Five hundred years on from his death, the town that spawned an unclassifi­able artistic visionary and lent him its name has, through a miracle of curation and internatio­nal cooperatio­n, gathered together the larger part of Bosch’s remaining works from galleries across the world. It took the organisers ten years to bring their dream to fruition. The result is of course a European ‘hit’ show, which has entered the mainstream and caught the public imaginatio­n across the continent. Needless to say the Bosch exhibition sold out and on the week day I visited was heaving with European art pilgrims anxious to get close to Bosch flagships The Haywain, The Last Judgement or The Garden of Earthy Delights plus a plethora of lesser known works.

We are used to popular London exhibition­s resembling processing factories, as a seemingly unlimited number of bodies are funnelled in.
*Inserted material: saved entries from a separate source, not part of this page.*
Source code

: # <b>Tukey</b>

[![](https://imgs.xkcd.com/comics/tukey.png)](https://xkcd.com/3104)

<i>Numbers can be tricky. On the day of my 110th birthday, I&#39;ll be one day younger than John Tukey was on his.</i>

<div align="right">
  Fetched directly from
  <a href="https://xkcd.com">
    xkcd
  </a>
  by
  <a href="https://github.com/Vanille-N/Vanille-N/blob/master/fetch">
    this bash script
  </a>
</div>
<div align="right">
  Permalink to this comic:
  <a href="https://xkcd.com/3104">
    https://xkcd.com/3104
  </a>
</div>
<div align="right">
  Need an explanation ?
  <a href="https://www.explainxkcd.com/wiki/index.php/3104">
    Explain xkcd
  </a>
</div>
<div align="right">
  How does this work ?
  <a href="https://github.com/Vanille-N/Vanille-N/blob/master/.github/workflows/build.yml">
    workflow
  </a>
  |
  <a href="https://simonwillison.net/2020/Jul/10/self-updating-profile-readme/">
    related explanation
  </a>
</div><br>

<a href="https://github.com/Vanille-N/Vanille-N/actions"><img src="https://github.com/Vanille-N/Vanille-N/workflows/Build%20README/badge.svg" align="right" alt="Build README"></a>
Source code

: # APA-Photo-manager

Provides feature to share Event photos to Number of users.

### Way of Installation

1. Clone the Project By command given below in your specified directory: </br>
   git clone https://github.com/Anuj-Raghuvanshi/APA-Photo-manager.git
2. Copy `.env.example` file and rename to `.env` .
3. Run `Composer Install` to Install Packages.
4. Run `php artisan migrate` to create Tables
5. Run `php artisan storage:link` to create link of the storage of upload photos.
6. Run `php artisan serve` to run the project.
We think it a necessary sufferance to shuffle through cramped rooms pressed against each other, muttering apologies for personal space infraction­s, each individual straining to maintain a private dialogue with the artworks. The Bosch exhibition unfortunat­ely suffered the same problem. However, despite the crowds, the atmosphere was hushed and reverentia­l. The tone of the lighting in the velvety dark interior of the museum was so brilliantl­y executed that it endowed the works with even greater gravitas and spiritual aura, so one had a real sense of something special occurring here, a unique moment which would not be repeated, like the Grünewald exhibition which miraculous­ly occurred in Colmar and Karlsruhe in 2010. Furthermor­e, the religious tenor of Bosch’s work enhanced the sanctified air, as if one were moving through the darkness of a cathedral crypt to the next chapel containing its candlelit wonder.